John Browne (artist) facts for kids
John Browne, ARA (26 April 1742 – 2 October 1801), was an English landscape engraver.
Life
Born on the 26 April 1742 at Finchingfield, in Essex, the posthumous son of John Browne (1715–1741), rector of Bayfield near Holt in Norfolk and his wife Mary Pask (1720–1776), daughter of George Pask (1682–1753), vicar of Finchingfield, Essex and granddaughter of Isaac Watlington (died c. 1700), MP for Cambridge. Browne was educated at Norwich, and in 1755 was sent to London by his great-uncle, the physician Messenger Monsey , where he was placed with John Tinney the engraver.

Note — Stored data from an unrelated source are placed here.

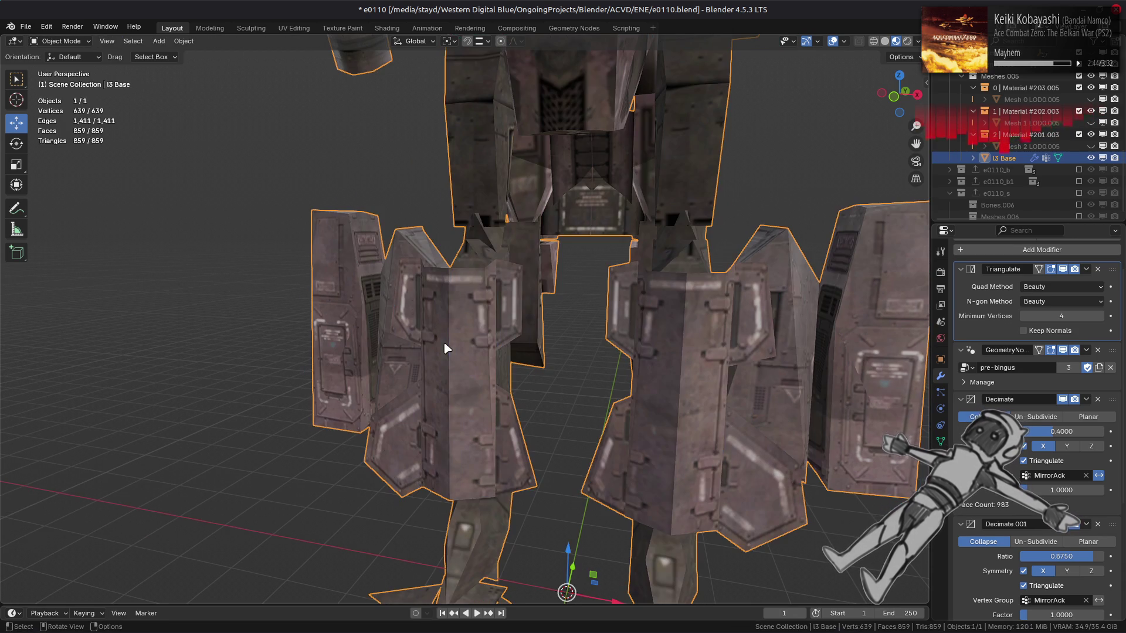
middle_drag(455, 352, 477, 327)
key(Tab)
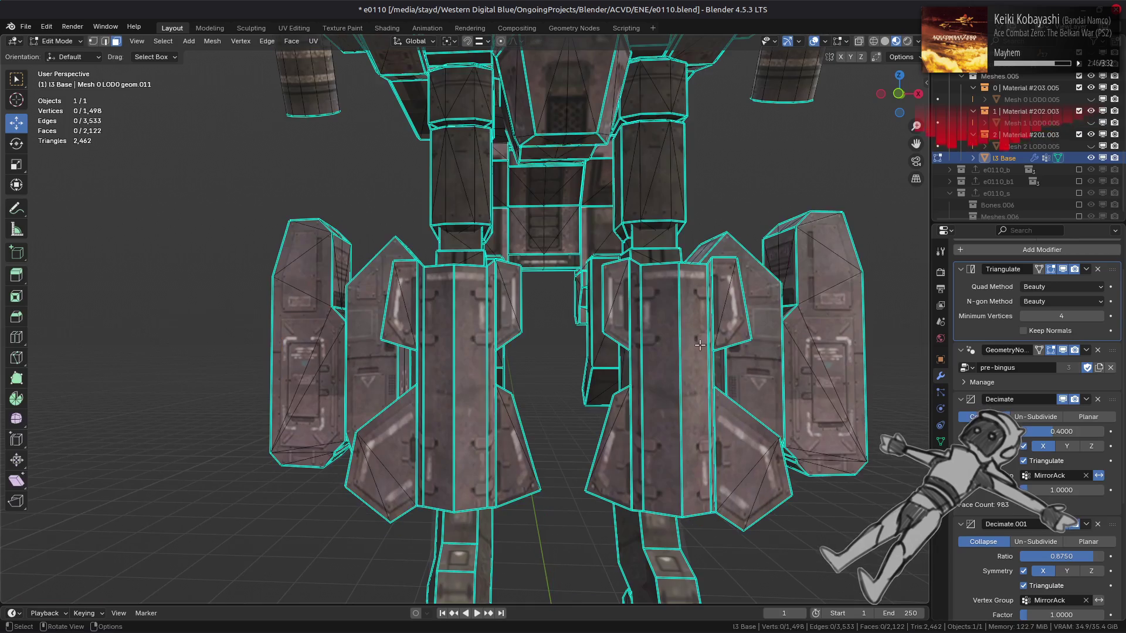
Select the side-panel triangles on both legs and grow the selection to all linked panel faces.
click(407, 325)
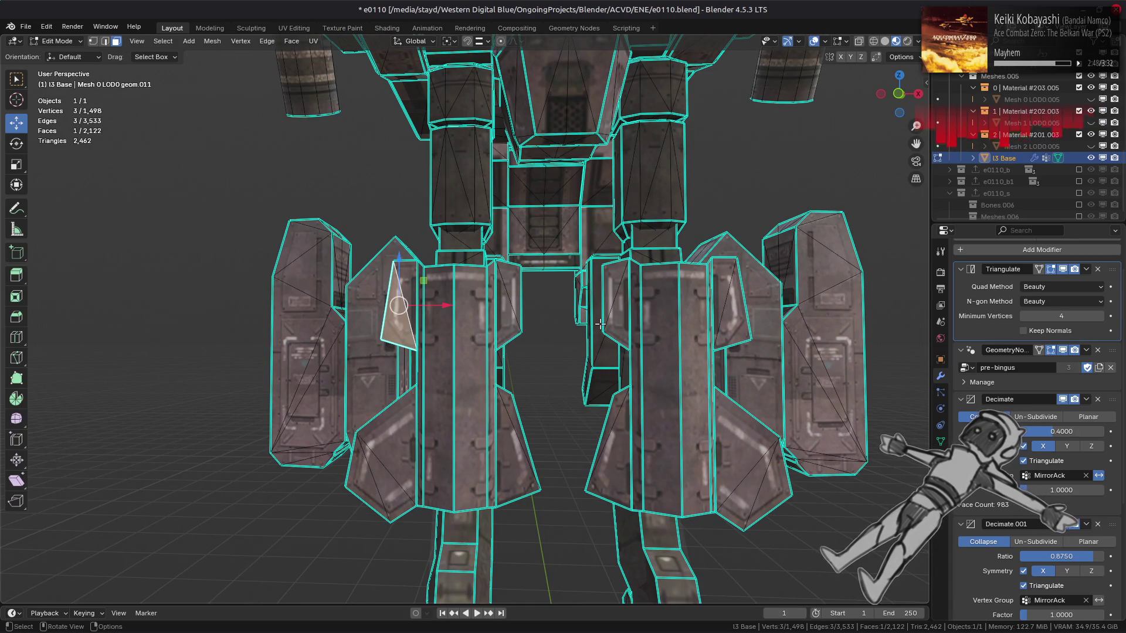
middle_drag(600, 325, 601, 322)
shift+click(510, 305)
shift+click(517, 445)
shift+click(388, 469)
shift+click(732, 470)
shift+click(623, 472)
shift+click(643, 316)
shift+click(735, 324)
key(ctrl+l)
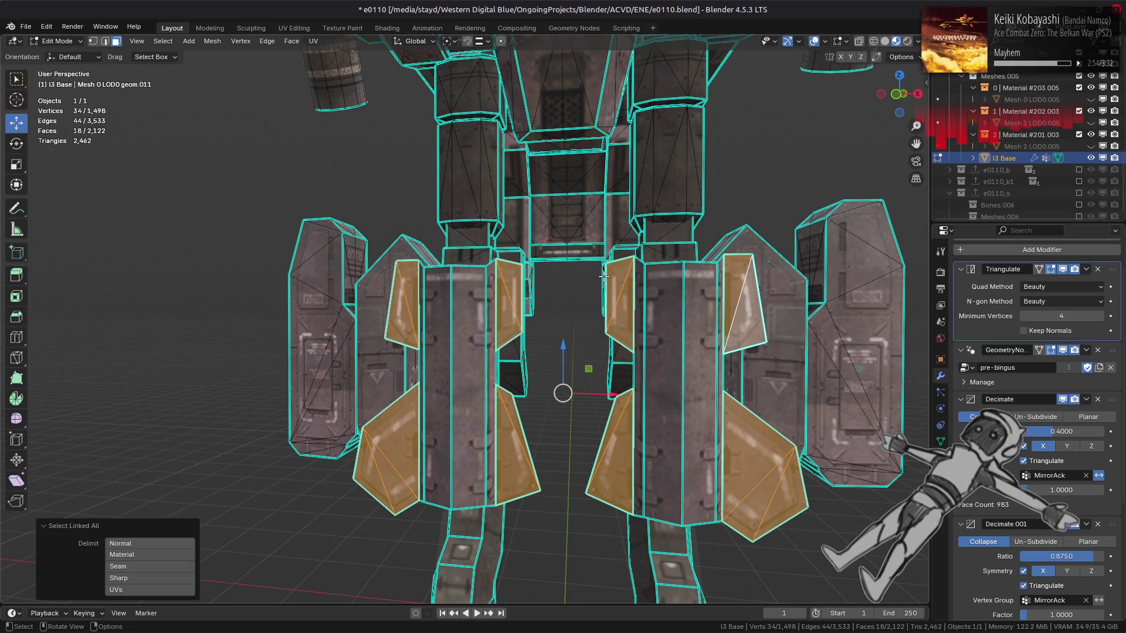
Re-flow the selected triangles with Beautify Faces at a 60° maximum angle, then return to Object Mode.
click(213, 41)
mouse_move(271, 317)
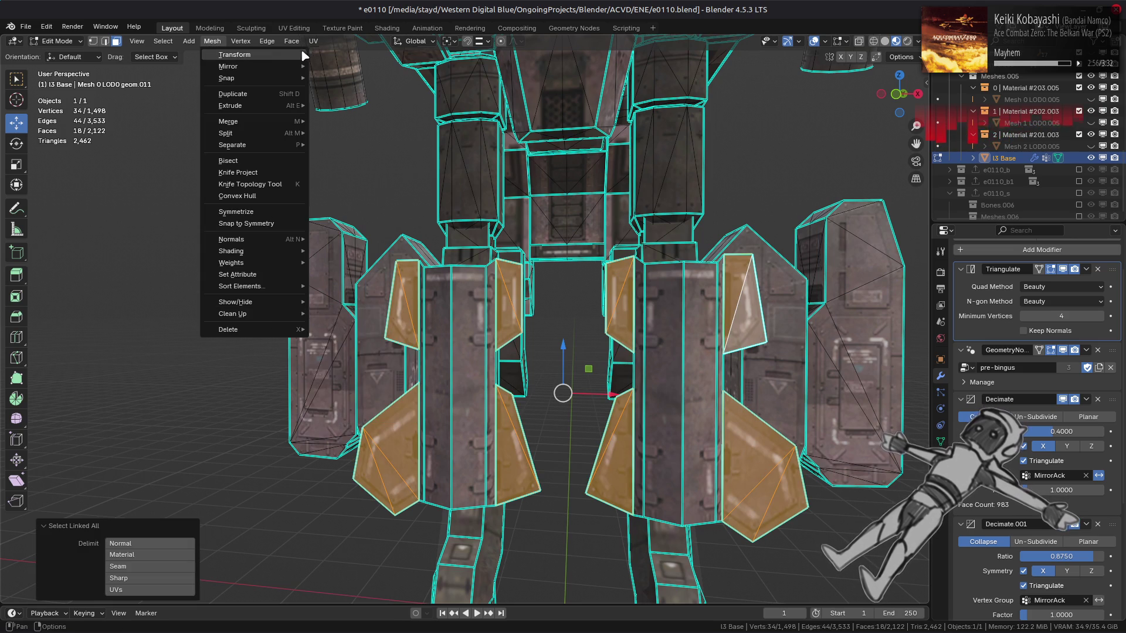
mouse_move(292, 41)
click(324, 195)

Browne afterwards worked for William Woollett, his fellow apprentice. He quickly distinguished himself in his art, and in 1768 exhibited an engraving of "St. John Preaching in the Wilderness", after Salvator Rosa, which brought him much notice. Two years afterwards he was made an associate engraver of the Royal Academy, and he became distinguished as an excellent engraver of landscapes. Many of his works were published by Boydell. He died at Walworth in 1801. Browne's will was proved on the 29 October 1801.
Browne sat for two portraits, one when he was a boy, by William Woollett, later owned by Browne's family and the other, an exact likeness painted a few years before his death by American artist Gilbert Stuart and afterwards acquired by Misters Boydell, engraver and print-seller, John Boydell mentioned above and his nephew artist and publisher Josiah Boydell.
Family
John Browne eldest son, John Samuel Browne, Esq, late of the East India House died aged 76 on 6 June 1858 at his residence at Walworth, Surrey, Browne was himself an artist and a friend of Rev William Holwell Carr.
A granddaughter of Browne, Frances Ann Browne, and her husband Edward Miller, formerly manager of the Bank of New South Wales, were murdered on 10 November 1879 at their home in Wellington, New Zealand by one of their sons, Clarence Miller, who shortly afterwards took his own life.
Relatives
British classical scholar William Emerton Heitland (1847–1935) was a member of the same family on his mother side (Mary Heitland née Browne).
Works
The following are his principal engravings:
- St. John Preaching in the Wilderness; after Salvator Rosa.
- A Landscape, with a Sportsman; after G. Poussin; in the Houghton Collection.
- A Kitchen; after Teniers.
- The Cottage; after Hobbema. 1773.
- The Waggoner; after Rubens. 1776; fine.
- A Landscape; after the same; from a picture in the collection of the Duke of Montagu.
- The Market; after the same; from a picture in the Royal Collection.
- The Milkmaid; after the same.
- Apollo and the Muses granting Longevity to the Sibyl of Cuma; after Salvator Eosa.
- Landscape, with a Waterfall; after G. Poussin.
- Landscape, with Procris and Cephalus; after Claude Lorrain.
- Landscape, with the Baptism of the Eunuch; after Jan Both.
- Morning, Evening, after Sunset, and Moonlight; from his own drawings.
Heraldry
The Arms are Browne of Fulmodeston, Gules, two barrulets between three spear heads argent.